Single by Mr. Probz
- Released: 29 September 2014
- Genre: R&B; power ballad; adult contemporary;
- Length: 3:42
- Label: Left Lane; Sony; Ultra;
- Songwriters: Dennis Princewell Stehr; Giorgio Tuinfort; Aliaune Thiam; Jake Gosling;
- Producers: Giorgio Tuinfort; Mr. Probz;

Mr. Probz singles chronology
| "Twisted" (2014) | "Nothing Really Matters" (2014) | "Little Secrets" (2014) |

= Nothing Really Matters (Mr. Probz song) =

"Nothing Really Matters" is a song by Dutch singer Mr. Probz.

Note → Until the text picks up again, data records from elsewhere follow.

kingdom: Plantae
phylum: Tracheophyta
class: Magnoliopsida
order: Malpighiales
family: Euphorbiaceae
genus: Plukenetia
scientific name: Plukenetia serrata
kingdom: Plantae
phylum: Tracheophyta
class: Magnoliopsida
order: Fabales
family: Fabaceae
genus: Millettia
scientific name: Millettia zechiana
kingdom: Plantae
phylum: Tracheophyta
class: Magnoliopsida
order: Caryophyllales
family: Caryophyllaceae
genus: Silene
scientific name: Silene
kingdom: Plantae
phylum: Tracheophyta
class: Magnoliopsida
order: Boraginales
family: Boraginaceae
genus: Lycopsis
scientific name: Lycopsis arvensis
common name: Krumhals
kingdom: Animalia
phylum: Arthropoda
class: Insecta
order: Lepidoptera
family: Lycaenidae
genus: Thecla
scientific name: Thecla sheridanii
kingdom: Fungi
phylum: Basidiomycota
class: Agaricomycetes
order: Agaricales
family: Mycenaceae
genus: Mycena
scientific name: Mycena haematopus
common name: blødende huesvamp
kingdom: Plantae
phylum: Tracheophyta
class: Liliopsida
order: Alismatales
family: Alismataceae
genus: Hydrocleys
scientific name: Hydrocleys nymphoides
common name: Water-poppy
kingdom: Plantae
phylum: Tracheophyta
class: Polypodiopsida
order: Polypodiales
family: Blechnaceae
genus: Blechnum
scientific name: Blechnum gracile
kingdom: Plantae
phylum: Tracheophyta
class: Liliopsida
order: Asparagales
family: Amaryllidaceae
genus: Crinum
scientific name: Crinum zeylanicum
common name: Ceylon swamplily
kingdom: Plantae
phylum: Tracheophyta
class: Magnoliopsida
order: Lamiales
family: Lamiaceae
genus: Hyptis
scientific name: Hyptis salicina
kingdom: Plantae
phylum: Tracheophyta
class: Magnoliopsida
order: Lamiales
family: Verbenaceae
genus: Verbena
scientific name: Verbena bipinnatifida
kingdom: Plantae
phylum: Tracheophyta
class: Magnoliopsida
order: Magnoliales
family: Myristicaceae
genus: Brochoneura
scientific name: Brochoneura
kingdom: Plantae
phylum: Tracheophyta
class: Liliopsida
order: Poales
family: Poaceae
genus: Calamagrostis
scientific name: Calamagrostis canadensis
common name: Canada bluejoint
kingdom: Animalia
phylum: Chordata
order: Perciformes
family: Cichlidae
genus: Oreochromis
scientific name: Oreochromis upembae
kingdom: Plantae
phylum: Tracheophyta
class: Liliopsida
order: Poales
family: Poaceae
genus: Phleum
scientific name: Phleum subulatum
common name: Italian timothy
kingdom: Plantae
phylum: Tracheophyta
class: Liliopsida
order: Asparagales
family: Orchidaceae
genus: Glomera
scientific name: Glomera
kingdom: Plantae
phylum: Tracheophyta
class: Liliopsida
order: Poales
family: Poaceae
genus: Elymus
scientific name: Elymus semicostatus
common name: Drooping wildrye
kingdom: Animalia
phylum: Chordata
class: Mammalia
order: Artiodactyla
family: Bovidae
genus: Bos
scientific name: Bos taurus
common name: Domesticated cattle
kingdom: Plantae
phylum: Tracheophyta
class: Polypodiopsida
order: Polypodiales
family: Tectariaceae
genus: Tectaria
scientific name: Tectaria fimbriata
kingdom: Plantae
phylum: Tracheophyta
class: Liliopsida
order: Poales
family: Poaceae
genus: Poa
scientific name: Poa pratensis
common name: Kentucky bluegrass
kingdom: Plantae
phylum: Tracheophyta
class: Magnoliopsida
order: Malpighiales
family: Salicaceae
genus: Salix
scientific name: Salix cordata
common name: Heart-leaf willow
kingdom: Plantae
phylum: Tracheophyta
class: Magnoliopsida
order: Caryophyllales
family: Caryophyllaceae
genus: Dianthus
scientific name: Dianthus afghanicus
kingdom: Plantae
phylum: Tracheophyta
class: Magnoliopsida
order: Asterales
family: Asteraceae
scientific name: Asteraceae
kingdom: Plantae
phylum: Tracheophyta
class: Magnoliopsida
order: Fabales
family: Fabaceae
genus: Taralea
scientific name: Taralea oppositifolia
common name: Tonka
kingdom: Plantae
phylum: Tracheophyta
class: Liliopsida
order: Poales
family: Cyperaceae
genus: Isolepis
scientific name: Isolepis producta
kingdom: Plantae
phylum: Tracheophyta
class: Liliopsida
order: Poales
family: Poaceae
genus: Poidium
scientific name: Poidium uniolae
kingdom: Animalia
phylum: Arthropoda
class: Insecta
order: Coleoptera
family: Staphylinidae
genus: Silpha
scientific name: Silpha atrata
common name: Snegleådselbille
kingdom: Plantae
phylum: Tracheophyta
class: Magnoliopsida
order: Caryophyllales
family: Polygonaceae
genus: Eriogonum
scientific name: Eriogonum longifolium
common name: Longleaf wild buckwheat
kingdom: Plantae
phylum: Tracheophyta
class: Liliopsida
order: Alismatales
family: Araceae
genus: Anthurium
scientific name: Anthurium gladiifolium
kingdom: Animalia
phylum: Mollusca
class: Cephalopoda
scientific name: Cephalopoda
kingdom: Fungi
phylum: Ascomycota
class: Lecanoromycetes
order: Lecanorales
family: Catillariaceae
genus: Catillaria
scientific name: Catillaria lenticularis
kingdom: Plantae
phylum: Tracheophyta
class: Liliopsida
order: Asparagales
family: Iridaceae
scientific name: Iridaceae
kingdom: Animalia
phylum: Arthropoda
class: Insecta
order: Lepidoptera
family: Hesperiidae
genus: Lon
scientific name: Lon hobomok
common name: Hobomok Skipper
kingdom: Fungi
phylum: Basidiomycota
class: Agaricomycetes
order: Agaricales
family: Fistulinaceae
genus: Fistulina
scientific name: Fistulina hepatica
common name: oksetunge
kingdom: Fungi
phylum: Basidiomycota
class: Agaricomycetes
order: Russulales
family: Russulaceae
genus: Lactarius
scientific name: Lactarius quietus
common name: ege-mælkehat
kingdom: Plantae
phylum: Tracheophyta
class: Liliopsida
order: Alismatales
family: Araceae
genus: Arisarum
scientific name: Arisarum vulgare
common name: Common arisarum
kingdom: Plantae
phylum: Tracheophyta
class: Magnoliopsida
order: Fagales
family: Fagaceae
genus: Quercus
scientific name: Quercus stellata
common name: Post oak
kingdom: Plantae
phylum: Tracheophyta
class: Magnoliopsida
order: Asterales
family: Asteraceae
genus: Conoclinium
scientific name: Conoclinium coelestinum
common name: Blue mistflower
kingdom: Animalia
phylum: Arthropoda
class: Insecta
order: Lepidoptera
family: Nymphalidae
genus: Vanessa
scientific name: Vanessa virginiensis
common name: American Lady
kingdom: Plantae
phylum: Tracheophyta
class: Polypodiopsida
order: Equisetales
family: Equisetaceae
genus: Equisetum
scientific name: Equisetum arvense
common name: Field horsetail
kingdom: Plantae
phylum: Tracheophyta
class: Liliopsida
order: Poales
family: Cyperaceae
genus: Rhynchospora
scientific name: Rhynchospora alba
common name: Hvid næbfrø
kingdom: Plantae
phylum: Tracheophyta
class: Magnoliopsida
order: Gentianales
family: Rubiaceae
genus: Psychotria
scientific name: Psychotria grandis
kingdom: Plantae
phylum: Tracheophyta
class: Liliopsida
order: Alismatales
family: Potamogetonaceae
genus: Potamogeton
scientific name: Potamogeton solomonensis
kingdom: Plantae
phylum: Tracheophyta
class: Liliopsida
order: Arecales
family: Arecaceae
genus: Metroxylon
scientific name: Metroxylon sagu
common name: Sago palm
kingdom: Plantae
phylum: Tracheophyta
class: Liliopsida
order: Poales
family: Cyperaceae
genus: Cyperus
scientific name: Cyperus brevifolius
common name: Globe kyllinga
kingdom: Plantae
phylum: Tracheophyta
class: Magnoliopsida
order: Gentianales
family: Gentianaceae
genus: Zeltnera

It was released on 29 September 2014 as a digital download. The song was written by Dennis Princewell Stehr, Aliaune Thiam, Giorgio Tuinfort and Jake Gosling. It peaked to number one on the Dutch Singles Chart and in Portugal. The song has also charted in Belgium and Sweden.

==Music video==
A music video to accompany the release of "Nothing Really Matters" was first released onto YouTube on 21 November 2014 at a total length of three minutes and forty-nine seconds. The Afrojack remix video was released on June 2, 2015.

==Track listing==

Digital download
| No. | Title | Length |
|---|---|---|
| 1. | "Nothing Really Matters" | 3:42 |

Digital download — remixes
| No. | Title | Length |
|---|---|---|
| 1. | "Nothing Really Matters" (Afrojack remix radio edit) | 3:19 |

CD single
| No. | Title | Length |
|---|---|---|
| 1. | "Nothing Really Matters" (Afrojack remix radio edit) | 3:19 |
| 2. | "Nothing Really Matters" | 3:39 |

==Charts==

===Weekly charts===

| Chart (2014–15) | Peak position |
|---|---|
| Belgium (Ultratop 50 Flanders) | 3 |
| Belgium (Ultratop 50 Wallonia) | 46 |
| Denmark (Tracklisten) | 37 |
| Germany (GfK) | 82 |
| Ireland (IRMA) | 45 |
| Netherlands (Dutch Top 40) | 1 |
| Netherlands (Single Top 100) | 1 |
| Norway (VG-lista) | 28 |
| Sweden (Sverigetopplistan) | 15 |
| UK Singles (OCC) | 72 |
| US Hot Dance/Electronic Songs (Billboard) | 17 |

===Year-end charts===

| Chart (2014) | Position |
|---|---|
| Netherlands (Dutch Top 40) | 41 |
| Netherlands (Single Top 100) | 11 |

| Chart (2015) | Position |
|---|---|
| Netherlands (Dutch Top 40) | 41 |
| Netherlands (Single Top 100) | 34 |
| Sweden (Sverigetopplistan) | 93 |
| US Hot Dance/Electronic Songs (Billboard) | 88 |

=== Decade-end charts ===

| Chart (2010s) | Position |
|---|---|
| Netherlands (Single Top 100) | 29 |

=== All-time charts ===

All-time chart rankings for "Nothing Really Matters"
| Chart | Rank |
|---|---|
| Dutch Love Songs (Dutch Top 40) | 18 |

==Release history==

| Region | Date | Format | Label |
|---|---|---|---|
| Netherlands | 29 September 2014 | Digital download | Left Lane; Sony; Ultra; |

== Certifications ==

| Region | Certification | Certified units/sales |
| Belgium (BRMA) | Gold | 15,000^{*} |
| Denmark (IFPI Danmark) | Gold | 45,000^{‡} |
| Netherlands (NVPI) | 4× Platinum | 120,000^{‡} |
| Sweden (GLF) | 2× Platinum | 80,000^{‡} |
^{*} Sales figures based on certification alone. ^{‡} Sales+streaming figures based on certification alone.